I got in lots of big climbs, mainly using Skiddaw and Blencathra, regularly doing double and triple summit visits in one session, always using poles, getting to the point where I was really comfortable with them.

I had my kit totally dialled in Click here.

Kit check

When we arrived in Chamonix, two and a half weeks before the race, I felt really fit and raring to go. I had planned three specific training runs to do in those first few days. Two power hikes up to around 2500m with an easy run down, just to get used to some altitude, plus a recce of the route from Les Contamines to the start of the last climb. Again, I felt great on these sessions Click here.

The final climb - Col du Tricot

Even standing on the start line in Italy at 6:00am, I still felt supremely confident - so what went wrong?

Start in Courmayeur, Italy
The majority of the answers keep coming back to the heat!

When we first arrived in Chamonix, it was hot but not ridiculous. I was powering up the mountains and feeling good. For the next three weeks it just got hotter and hotter and, thinking back, I was always struggling to get on top of my daily hydration, probably putting myself further and further in debt. As I was tapering after those initial training runs, dehydration was never really a problem, but I was obviously getting into a state of general dehydration.

To compound this, we spent way too long out in the heat of the day going for long walks, exploring the valley. I'm not a professional athlete, this is our main holiday of the year and we love exploring. But again, 3 to 4 hours every day in the heat must have had a cumulative effect, slowly sapping my power for the race.

I think I left a bit too much of my preparation to the day before the race, spending a lot of the day faffing around, getting everything ready when I should have been sitting with my feet up, relaxing.
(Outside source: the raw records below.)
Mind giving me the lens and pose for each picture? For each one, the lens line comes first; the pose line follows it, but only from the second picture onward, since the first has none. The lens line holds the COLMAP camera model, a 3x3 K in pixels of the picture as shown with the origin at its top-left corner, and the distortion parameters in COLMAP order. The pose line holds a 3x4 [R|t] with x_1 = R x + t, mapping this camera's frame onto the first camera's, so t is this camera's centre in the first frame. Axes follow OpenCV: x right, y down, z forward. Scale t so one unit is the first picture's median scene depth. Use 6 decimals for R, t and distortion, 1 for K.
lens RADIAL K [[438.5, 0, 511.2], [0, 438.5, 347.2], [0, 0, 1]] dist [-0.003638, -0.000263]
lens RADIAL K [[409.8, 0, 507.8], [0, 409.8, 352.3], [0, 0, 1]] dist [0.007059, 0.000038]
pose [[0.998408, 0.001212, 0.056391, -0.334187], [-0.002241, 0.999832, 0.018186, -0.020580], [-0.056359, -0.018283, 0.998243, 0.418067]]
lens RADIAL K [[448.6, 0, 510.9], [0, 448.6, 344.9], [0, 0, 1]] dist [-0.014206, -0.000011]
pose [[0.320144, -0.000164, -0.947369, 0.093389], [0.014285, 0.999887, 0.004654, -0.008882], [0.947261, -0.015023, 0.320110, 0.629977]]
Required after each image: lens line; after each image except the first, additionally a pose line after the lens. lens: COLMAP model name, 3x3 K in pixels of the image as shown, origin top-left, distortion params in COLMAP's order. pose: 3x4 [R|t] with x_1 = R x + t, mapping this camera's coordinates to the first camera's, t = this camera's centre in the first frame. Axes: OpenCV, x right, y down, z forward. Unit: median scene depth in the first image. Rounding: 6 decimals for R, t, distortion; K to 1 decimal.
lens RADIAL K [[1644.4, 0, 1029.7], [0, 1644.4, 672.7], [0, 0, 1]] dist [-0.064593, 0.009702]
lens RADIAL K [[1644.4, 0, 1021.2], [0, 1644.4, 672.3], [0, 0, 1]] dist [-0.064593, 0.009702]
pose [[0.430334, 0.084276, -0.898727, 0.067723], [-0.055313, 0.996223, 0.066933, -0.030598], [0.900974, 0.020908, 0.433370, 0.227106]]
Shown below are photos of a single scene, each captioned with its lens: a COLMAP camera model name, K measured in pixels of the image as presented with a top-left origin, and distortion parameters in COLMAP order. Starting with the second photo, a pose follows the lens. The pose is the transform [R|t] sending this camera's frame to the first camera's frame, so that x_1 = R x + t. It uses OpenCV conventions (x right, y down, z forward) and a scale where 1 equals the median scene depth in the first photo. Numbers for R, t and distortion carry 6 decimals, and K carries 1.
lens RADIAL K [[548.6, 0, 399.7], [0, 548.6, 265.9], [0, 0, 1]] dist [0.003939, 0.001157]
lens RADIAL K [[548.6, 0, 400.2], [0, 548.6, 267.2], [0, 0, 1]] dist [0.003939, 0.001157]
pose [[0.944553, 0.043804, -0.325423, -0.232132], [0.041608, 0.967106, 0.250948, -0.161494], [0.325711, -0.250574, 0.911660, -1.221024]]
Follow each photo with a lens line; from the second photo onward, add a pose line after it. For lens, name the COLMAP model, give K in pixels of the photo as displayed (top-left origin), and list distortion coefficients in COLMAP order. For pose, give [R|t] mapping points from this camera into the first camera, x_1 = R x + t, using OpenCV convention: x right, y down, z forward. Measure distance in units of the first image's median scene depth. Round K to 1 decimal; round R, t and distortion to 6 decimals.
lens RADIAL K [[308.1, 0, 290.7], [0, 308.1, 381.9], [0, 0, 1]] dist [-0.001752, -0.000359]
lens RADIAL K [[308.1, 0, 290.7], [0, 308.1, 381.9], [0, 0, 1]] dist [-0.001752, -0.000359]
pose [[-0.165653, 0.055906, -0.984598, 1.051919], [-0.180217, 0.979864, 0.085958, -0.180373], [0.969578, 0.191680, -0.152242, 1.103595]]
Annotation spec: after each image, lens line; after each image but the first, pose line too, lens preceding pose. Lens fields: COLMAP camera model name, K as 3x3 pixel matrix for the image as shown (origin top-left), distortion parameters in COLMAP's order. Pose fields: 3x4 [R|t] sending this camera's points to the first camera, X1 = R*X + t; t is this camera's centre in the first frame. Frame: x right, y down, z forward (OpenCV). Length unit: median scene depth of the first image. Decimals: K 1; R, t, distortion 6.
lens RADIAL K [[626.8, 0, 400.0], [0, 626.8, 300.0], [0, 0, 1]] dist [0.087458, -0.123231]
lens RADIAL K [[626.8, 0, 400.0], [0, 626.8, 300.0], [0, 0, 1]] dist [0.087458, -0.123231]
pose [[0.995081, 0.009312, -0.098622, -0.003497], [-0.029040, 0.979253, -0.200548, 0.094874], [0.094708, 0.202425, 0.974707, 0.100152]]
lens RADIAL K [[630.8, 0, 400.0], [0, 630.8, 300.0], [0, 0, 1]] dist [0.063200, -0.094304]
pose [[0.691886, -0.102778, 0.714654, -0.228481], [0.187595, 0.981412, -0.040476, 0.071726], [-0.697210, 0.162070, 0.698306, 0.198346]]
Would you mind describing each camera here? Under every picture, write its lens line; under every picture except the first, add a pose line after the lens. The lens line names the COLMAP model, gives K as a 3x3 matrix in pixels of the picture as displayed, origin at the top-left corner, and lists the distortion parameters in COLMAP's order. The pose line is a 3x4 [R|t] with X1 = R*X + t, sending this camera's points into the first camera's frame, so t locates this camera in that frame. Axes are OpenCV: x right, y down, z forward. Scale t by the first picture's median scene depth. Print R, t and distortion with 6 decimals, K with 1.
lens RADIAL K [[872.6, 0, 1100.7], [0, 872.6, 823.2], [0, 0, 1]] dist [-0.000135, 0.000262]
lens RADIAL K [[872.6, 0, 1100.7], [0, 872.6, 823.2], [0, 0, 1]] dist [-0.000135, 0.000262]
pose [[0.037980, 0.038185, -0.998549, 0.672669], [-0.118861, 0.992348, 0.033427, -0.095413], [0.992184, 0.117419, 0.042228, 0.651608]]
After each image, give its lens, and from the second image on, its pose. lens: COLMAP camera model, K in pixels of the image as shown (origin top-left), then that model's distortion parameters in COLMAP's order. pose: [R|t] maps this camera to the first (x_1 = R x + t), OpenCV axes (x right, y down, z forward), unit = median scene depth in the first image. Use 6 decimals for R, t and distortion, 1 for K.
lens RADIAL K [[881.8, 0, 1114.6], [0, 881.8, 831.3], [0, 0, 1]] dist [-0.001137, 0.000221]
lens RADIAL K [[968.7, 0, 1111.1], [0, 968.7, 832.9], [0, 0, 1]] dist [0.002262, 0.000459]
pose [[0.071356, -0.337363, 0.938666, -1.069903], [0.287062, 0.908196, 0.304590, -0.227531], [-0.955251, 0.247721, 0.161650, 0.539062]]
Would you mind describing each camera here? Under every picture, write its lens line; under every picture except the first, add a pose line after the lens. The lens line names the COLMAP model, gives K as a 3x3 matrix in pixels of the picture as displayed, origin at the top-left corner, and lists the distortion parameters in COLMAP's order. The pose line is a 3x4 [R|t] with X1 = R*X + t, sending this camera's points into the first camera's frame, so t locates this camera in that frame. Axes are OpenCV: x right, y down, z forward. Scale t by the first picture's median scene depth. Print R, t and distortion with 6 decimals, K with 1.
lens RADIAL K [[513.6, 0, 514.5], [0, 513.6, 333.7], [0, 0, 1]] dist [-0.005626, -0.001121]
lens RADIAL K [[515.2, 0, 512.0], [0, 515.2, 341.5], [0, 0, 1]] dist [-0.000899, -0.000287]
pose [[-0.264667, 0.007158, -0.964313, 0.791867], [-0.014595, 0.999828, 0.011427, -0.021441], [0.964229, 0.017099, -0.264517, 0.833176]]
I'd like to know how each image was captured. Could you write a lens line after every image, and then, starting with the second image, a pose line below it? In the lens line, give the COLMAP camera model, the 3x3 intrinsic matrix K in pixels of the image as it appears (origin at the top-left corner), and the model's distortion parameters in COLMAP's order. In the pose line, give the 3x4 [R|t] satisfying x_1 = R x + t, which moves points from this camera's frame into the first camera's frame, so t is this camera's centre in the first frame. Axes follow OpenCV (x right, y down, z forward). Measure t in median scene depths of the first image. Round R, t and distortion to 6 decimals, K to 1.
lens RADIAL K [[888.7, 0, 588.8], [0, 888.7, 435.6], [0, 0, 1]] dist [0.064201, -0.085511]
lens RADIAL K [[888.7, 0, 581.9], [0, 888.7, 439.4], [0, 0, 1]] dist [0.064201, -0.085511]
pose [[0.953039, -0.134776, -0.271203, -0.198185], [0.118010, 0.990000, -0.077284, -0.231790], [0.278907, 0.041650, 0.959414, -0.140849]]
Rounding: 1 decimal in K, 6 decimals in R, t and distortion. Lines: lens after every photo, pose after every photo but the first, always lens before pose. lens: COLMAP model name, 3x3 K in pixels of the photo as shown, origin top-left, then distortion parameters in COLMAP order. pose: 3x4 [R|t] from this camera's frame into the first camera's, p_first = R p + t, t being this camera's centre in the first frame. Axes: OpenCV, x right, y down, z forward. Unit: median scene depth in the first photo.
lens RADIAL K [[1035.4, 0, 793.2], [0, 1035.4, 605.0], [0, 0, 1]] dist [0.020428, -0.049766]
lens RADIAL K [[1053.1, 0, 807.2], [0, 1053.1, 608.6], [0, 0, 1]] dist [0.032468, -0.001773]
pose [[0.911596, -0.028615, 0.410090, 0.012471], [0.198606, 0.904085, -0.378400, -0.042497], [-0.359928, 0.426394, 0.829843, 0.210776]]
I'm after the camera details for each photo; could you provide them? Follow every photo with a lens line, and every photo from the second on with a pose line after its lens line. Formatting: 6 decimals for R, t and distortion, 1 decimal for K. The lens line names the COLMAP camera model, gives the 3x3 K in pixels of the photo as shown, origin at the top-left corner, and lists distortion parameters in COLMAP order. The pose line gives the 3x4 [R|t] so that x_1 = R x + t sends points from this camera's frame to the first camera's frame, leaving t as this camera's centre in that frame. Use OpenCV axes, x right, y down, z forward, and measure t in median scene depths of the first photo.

Looking back, I was definitely using up nervous energy. This is purely a logistics error and it's bloody annoying to make it!

All of this could have been irrelevant with regards to getting round the course if I hadn't been so bloody minded at the start. What I should have realised, very early on, was that it was not going to be a day that I could race round one of the toughest ultra courses out there. I live and train in the wettest place in England and to try and race in that oppressive heat for the best part of 24 hours was suicidal - and so it proved. What I should have done was re-evaluate my goals for the event and gone for the "enjoy the day out" approach instead of racing. However, I had spent six months training to race this time and my brain was too stubborn to let go of that. I told myself, early on, that I was feeling like crap because it was so early in the morning and I'd only had a couple of hours sleep - keep pushing through it and you'll be fine #fail.

 I feel that I have taken a lot on board from this experience and am determined to go back and get a TDS finish to my name. I have no problem with any person beating me but I hate being beaten by a course. So, I have just entered the TDS for 2017 and will be keeping my fingers crossed for the ballot in January. Significantly, I have decided to do my racing in the UK next year, having a crack at the Hardmoors Grand Slam, leaving a TDS finishers gillet as a target for Chamonix. Sounds like a plan.